Las Vegas home prices are rising at one of the fastest rates nationally, bolstered by strong demand and shrinking inventory.
So, you may wonder, are we closing in on the peak prices from the bubble years yet?
Not even close, as a new report shows.
The report, by Nationwide Mutual Insurance Co. economists, and using figures from housing tracker CoreLogic, said that Las Vegas-area house prices are 27.7 percent below their peak. That was highest among the metro areas listed.
CoreLogic’s national house price index hit a record high in September, but roughly a quarter of metro areas still were below previous peaks, including a few by more than 20 percent, Nationwide reported.
Many markets below prior highs are in the “sand states” of Nevada, California, Arizona and Florida, “where the housing bubble was most pronounced and the subsequent bust in prices was most severe,” the report said.
Despite several years of above-average price growth, the authors added, “home values have yet to recover completely from the housing market crash.”
Case in point: America’s gambling mecca.
Las Vegas was a poster child for the real-estate-on-steroids craze of the mid-2000s, with soaring prices, booming construction and widespread flipping. It also was ground zero for the crash that followed, with rampant foreclosures, plunging property values and abandoned, partially built projects.
Eventually, home prices started to rise again. With investors buying cheap houses in bulk to turn into rentals, prices were climbing so rapidly by 2013 — more than 30 percent year-over-year — that some locals feared another bubble was inflating.
The growth rate has cooled substantially, but Las Vegas is still near the front of the pack.
Local home prices were up 9 percent year-over-year in September, second-fastest among the 20 metro areas tracked by the Standard &Poor’s CoreLogic Case-Shiller national price index.

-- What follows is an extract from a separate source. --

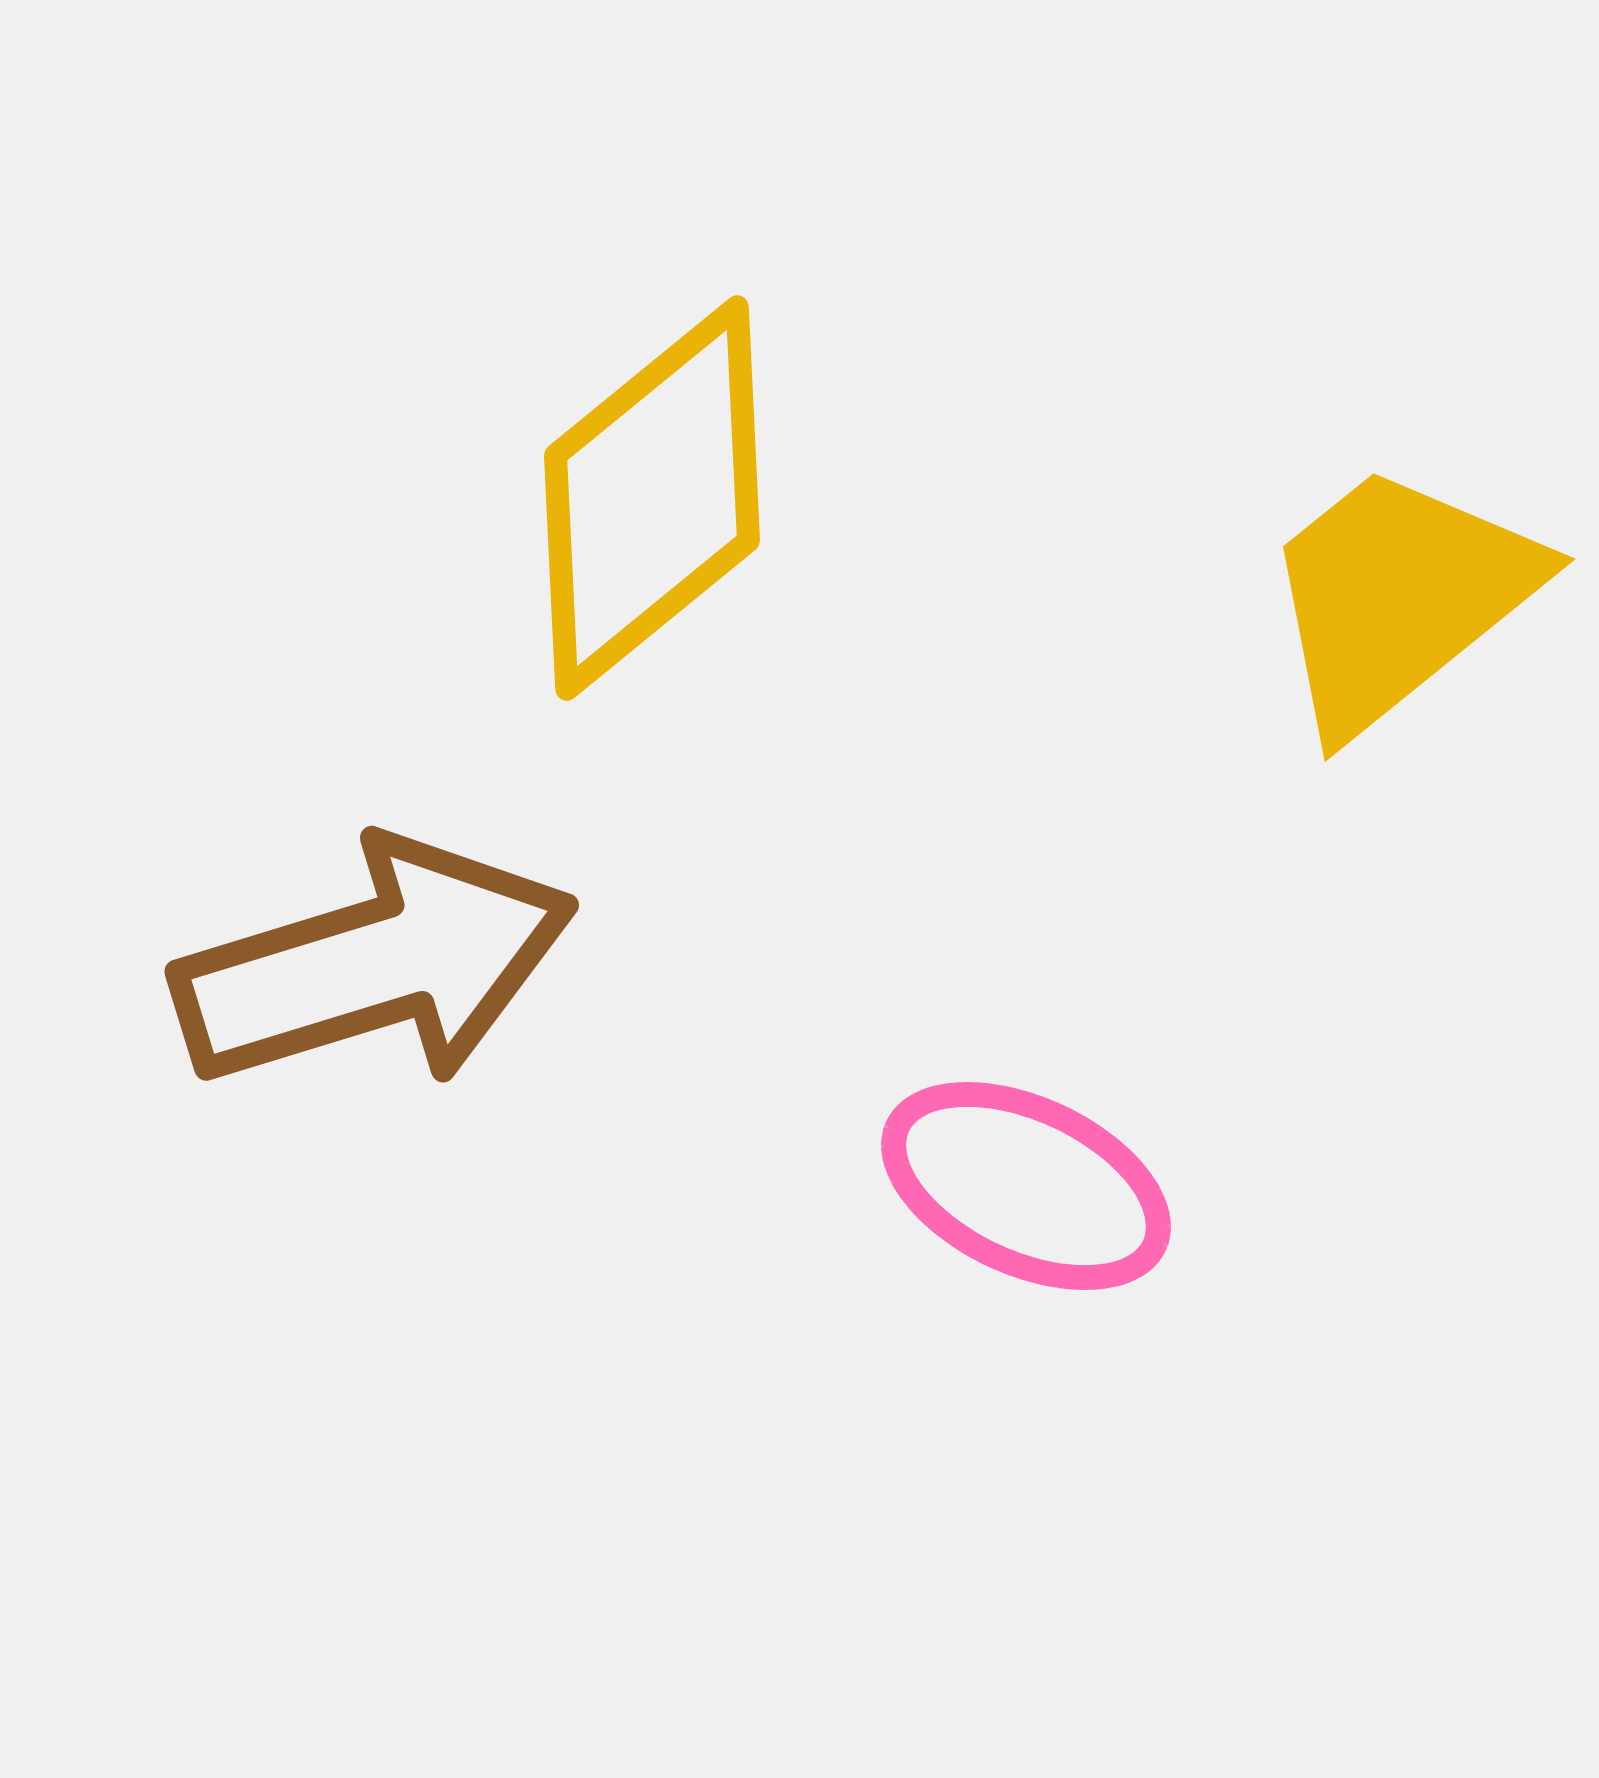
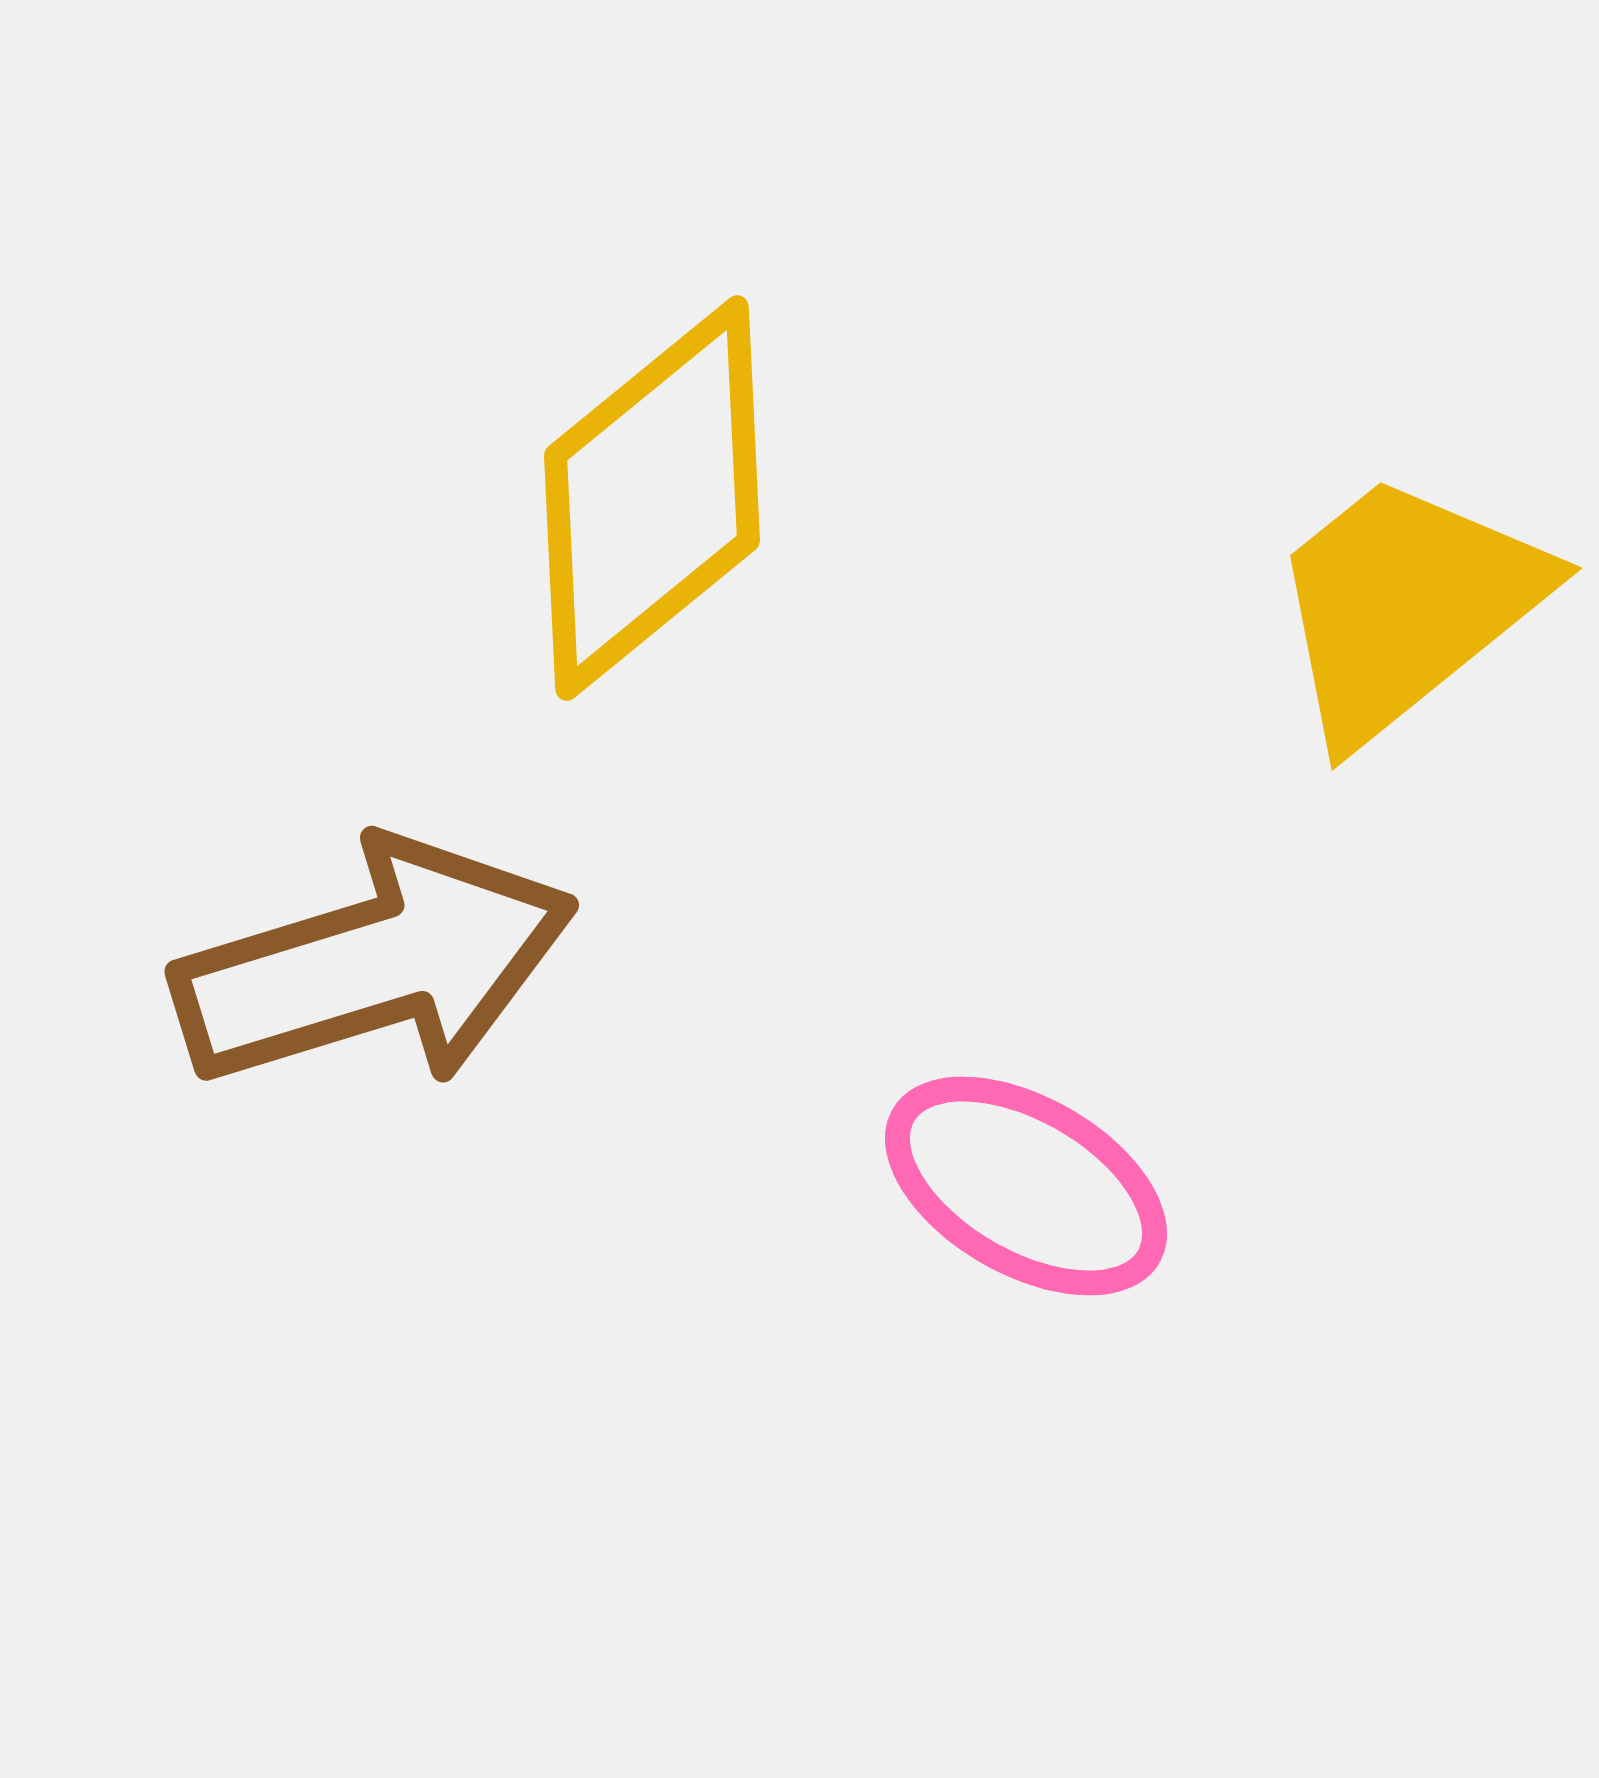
yellow trapezoid: moved 7 px right, 9 px down
pink ellipse: rotated 5 degrees clockwise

One aspect of Southern Nevada’s market has indeed reached record highs: new-home prices. Homebuilders’ sales totals remain a fraction of their peaks, but they sold homes for a record median of $356,400 in October, Home Builders Research reported.

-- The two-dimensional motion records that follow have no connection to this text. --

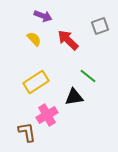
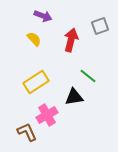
red arrow: moved 3 px right; rotated 60 degrees clockwise
brown L-shape: rotated 15 degrees counterclockwise
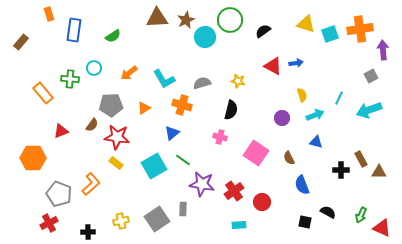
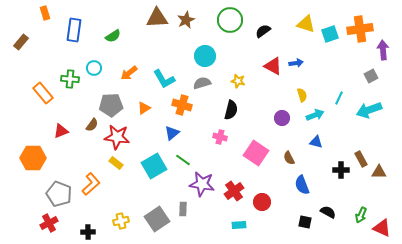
orange rectangle at (49, 14): moved 4 px left, 1 px up
cyan circle at (205, 37): moved 19 px down
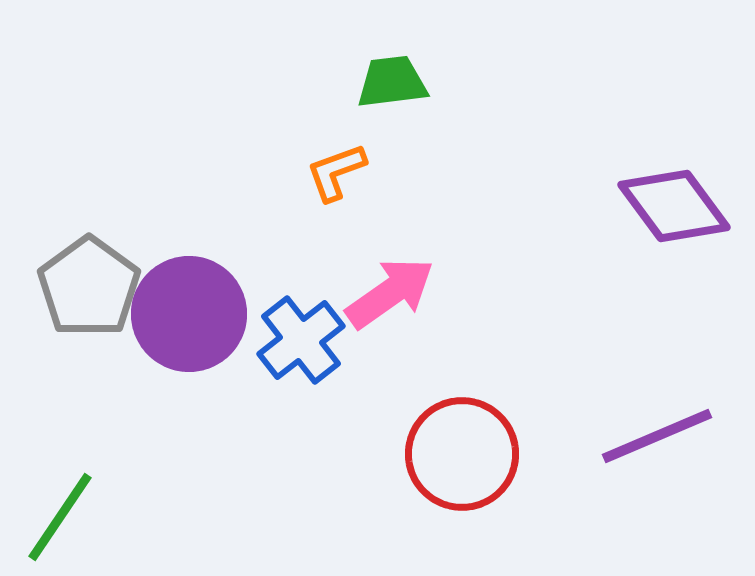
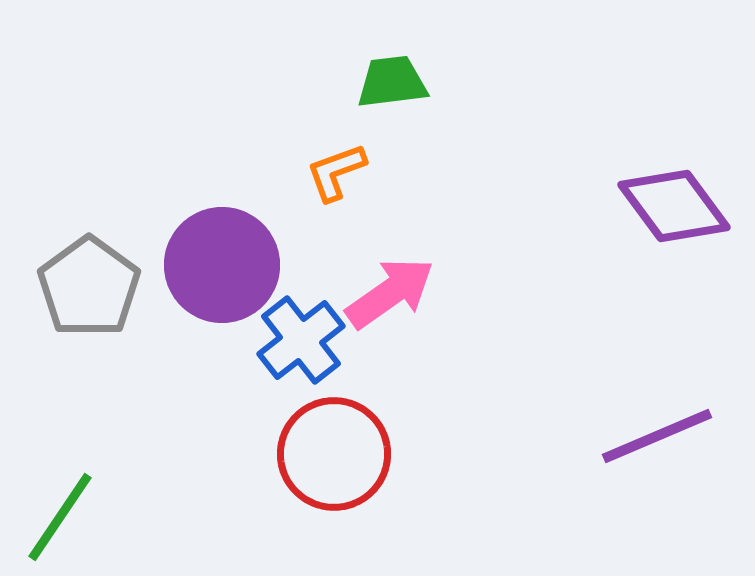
purple circle: moved 33 px right, 49 px up
red circle: moved 128 px left
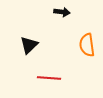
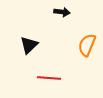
orange semicircle: rotated 30 degrees clockwise
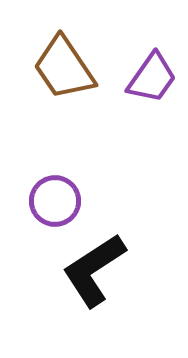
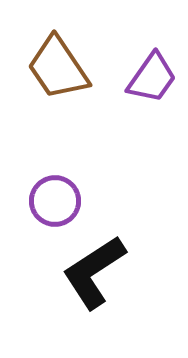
brown trapezoid: moved 6 px left
black L-shape: moved 2 px down
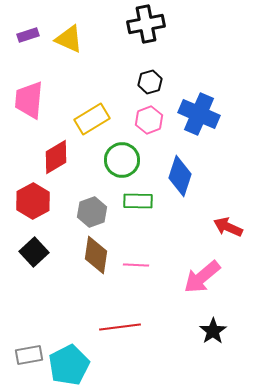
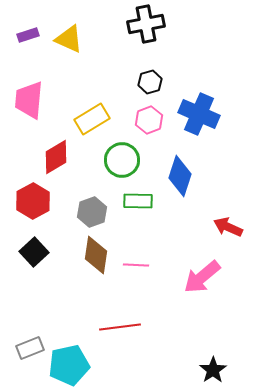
black star: moved 39 px down
gray rectangle: moved 1 px right, 7 px up; rotated 12 degrees counterclockwise
cyan pentagon: rotated 15 degrees clockwise
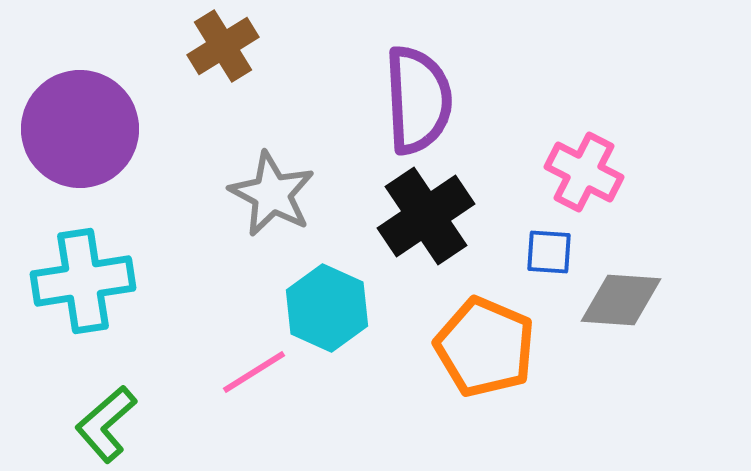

But resales, especially single-family houses, dominate the valley’s market, and those prices are a ways off from setting new records.
The median sales price of previously owned single-family homes last month was $261,150, according to the Greater Las Vegas Association of Realtors. That’s more than doubled since hitting bottom in early 2012 but still below the peak of $315,000 in mid-2006 — more than 11 years ago.

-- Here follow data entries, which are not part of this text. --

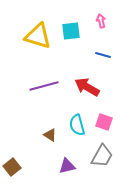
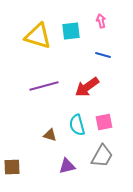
red arrow: rotated 65 degrees counterclockwise
pink square: rotated 30 degrees counterclockwise
brown triangle: rotated 16 degrees counterclockwise
brown square: rotated 36 degrees clockwise
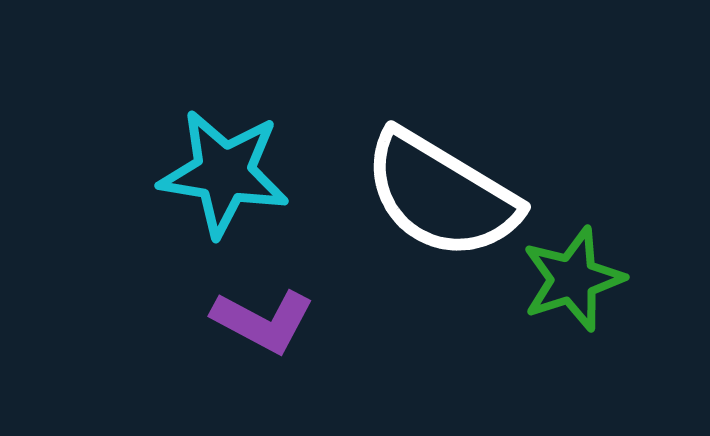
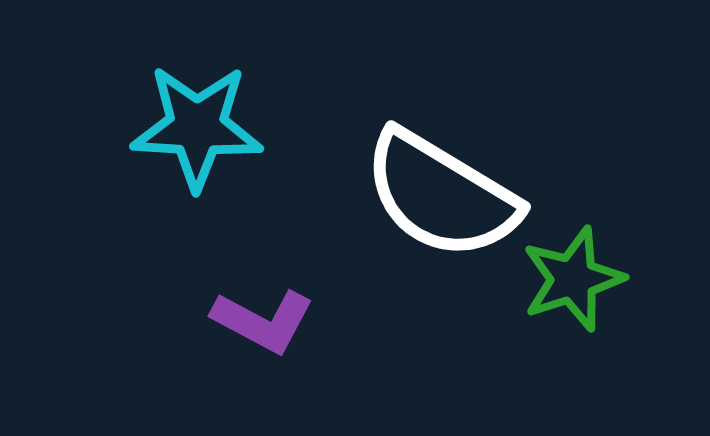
cyan star: moved 27 px left, 46 px up; rotated 6 degrees counterclockwise
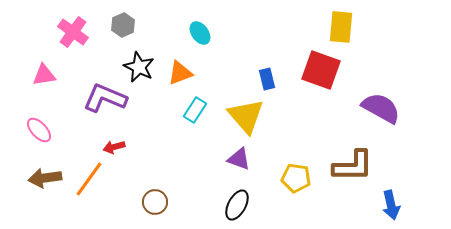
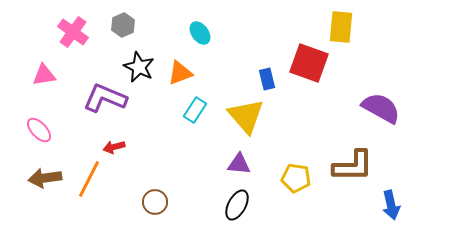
red square: moved 12 px left, 7 px up
purple triangle: moved 5 px down; rotated 15 degrees counterclockwise
orange line: rotated 9 degrees counterclockwise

Desert project gets new neighbor
Another big apartment complex is in the works for Las Vegas Boulevard’s lonely stretch of desert near the M Resort.
Clark County commissioners on Dec. 6 approved plans for a 575-unit apartment project off the southwest corner of Las Vegas Boulevard and Neal Avenue, several miles south of the Strip.
The complex would cover 10.8 acres, with 2.3 acres of adjacent land along Las Vegas Boulevard reserved for future commercial development, county records show.
Records indicate the developer is Dallas-based Transcontinental Realty Investors. A representative did not respond to an email seeking comment this week.
The complex would be just south of The Arch, a planned 30-acre, 754-unit project at Las Vegas Boulevard and Chartan Avenue, by investor group WTI Inc. of Cupertino, California.
County commissioners approved plans for The Arch in June.